Danıştay: Ayasofya cami olamaz
Danıştay 10. Dairesi, Ayasofya Camisi'nin müzeye dönüştürülmesine ilişkin 24 Kasım 1934 tarihli Bakanlar Kurulu Kararı'nın iptal istemini reddetti.
Sürekli Vakıflar Tarihi Eserler ve Çevreye Hizmet Derneği, “Bakanlar Kurulu'nca alınacak bir karar ile Ayasofya Camisi'nin müzeye çevrilmesini ilişkin 24 Kasım 1934 tarihli Bakanlar Kurulu Kararı'nın kaldırılarak, ülke çıkarlarının gerektirmesi halinde müze vasfı korunarak söz konusu caminin ibadete açılmasına yönelik bir düzenleme yapılması” istemiyle Başbakanlığa başvurmuş, Başbakanlık bu isteme yanıt vermemişti.

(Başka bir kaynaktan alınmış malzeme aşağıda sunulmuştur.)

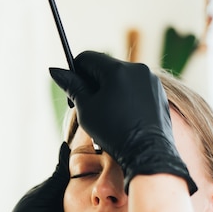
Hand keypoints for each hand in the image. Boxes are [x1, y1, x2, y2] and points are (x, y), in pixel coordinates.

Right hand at [49, 51, 196, 194]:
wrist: (147, 153)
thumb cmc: (114, 132)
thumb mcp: (86, 109)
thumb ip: (71, 86)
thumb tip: (54, 70)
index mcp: (117, 69)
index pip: (87, 58)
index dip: (75, 72)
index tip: (73, 92)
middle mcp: (136, 68)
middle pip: (104, 67)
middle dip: (92, 83)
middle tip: (89, 107)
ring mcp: (150, 80)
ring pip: (120, 77)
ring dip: (109, 90)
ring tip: (107, 115)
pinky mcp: (158, 92)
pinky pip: (135, 87)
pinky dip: (124, 97)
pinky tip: (123, 118)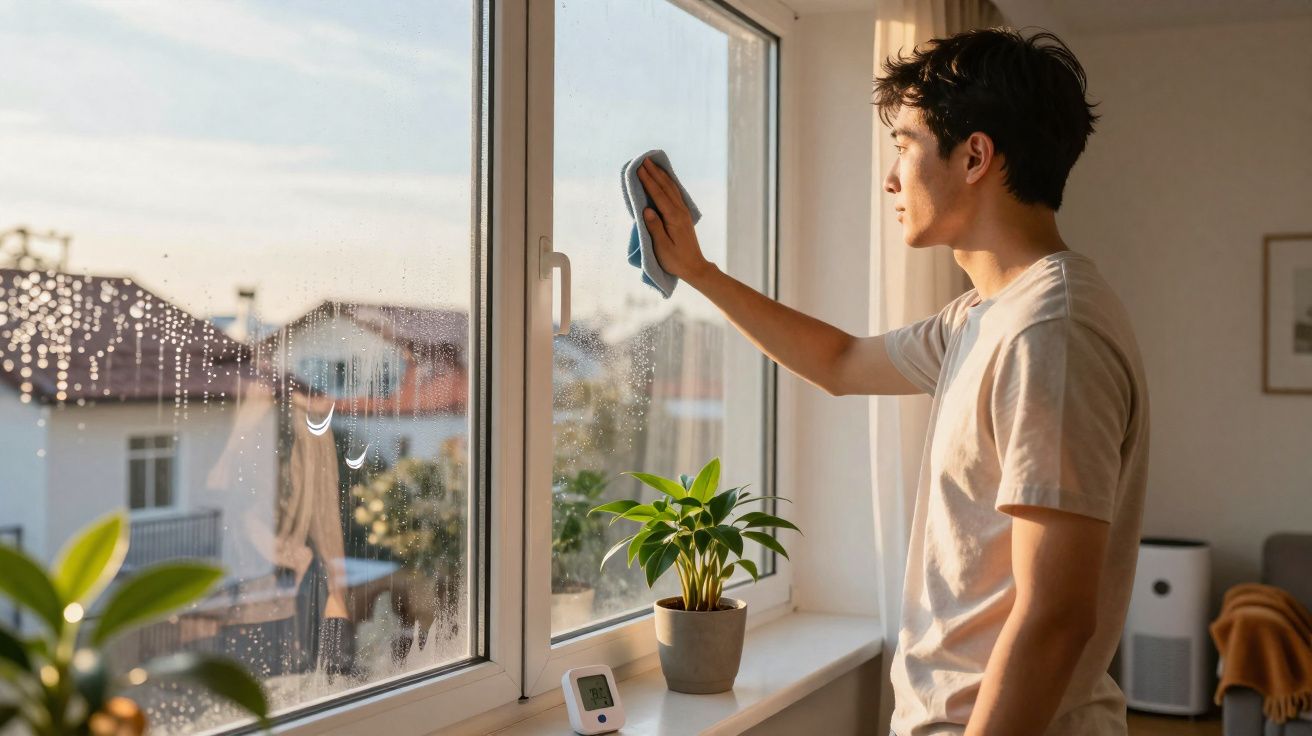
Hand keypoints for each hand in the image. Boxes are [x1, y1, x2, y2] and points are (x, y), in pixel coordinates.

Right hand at [637, 157, 712, 282]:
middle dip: (654, 173)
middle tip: (644, 160)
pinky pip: (675, 194)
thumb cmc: (675, 260)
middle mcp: (680, 212)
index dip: (648, 181)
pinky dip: (669, 183)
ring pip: (672, 189)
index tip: (639, 169)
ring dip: (662, 175)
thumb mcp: (662, 247)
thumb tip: (647, 209)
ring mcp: (683, 212)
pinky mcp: (683, 215)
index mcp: (674, 218)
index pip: (659, 196)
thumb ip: (655, 228)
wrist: (694, 266)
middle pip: (666, 188)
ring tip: (653, 164)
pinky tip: (665, 179)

Dernek bunun üzerine, 1934 tarihli Bakanlar Kurulu Kararı'nın iptali istemiyle Danıştay'da dava açmıştı. Danıştay Onuncu Dairesi, Ayasofya Camisi'nin müze olarak kullanılmasında hukuka aykırılık bulunmadığına işaret ederek, davayı oy birliğiyle reddetti.
Dairenin kararında, türbe, akaret, muvakkıthane ve medreseyi de kapsayan Ayasofya Camisi'nin bulunduğu Eminönü ilçesi, Cankurtaran Mahallesi Bab-ı Hümayun Sokağı'nda bulunan 2 hektar 6644 metrekarelik taşınmazın, 24 Kasım 1934'de Bakanlar Kurulu kararıyla müzeye çevrilmesine karar verildiği belirtildi.
Kararda, insanlığın ortak mirası olarak kabul edilen evrensel değerlere sahip kültürel ve doğal sitleri dünyaya tanıtmak, toplumda söz konusu evrensel mirasa sahip çıkacak bilinci oluşturmak ve çeşitli sebeplerle bozulan, yok olan kültürel ve doğal değerlerin yaşatılması için gerekli iş birliğini sağlamak amacıyla hazırlanan UNESCO Dünya Kültürel ve Doğal Mirasının Korunmasına Dair Sözleşme'nin Türkiye tarafından da kabul edildiği kaydedildi.
Sözleşme hükümlerinin bir gereği olarak oluşturulan Dünya Miras Listesinin de UNESCO'ya bağlı Dünya Miras Komitesi tarafından belirlenerek bulundukları ülkenin devleti tarafından korunması garanti edilmiş doğal ve kültürel varlıkları gösterdiği ifade edilen kararda, kültürel bir miras niteliği taşıyan İstanbul'un tarihi alanlarının da 6 Aralık 1985'te Dünya Miras Listesine dahil edildiği hatırlatıldı.
Kararda, şöyle denildi:
“İstanbul'un tarihi alanlarının en önemli parçalarından biri olan ve ortak miras olarak kabul edilen evrensel değerlere sahip Ayasofya'nın, inşa edildiği yüz yıllar öncesinden günümüze kadar uzanan süreçte tarihe tanıklık etmesi, belli bir zaman diliminde veya kültürel mekanda, mimarinin veya teknolojinin, anıtsal sanatların gelişiminde, şehirlerin planlanmasında veya peyzajların yaratılmasında, insani değerler arasındaki önemli etkileşimi göstermesi, insanlık tarihinin bir veya birden fazla anlamlı dönemini temsil eden yapı tipinin ya da mimari veya teknolojik veya peyzaj topluluğunun değerli bir örneğini sunması ve bir veya birden fazla kültürü temsil eden önemli bir örnek olması nedeniyle tüm dünyaya tanıtılma işlevinin gereği gibi yerine getirilebilmesi amacıyla müze olarak kullanılmasında hukuka aykırılık bulunmamaktadır.”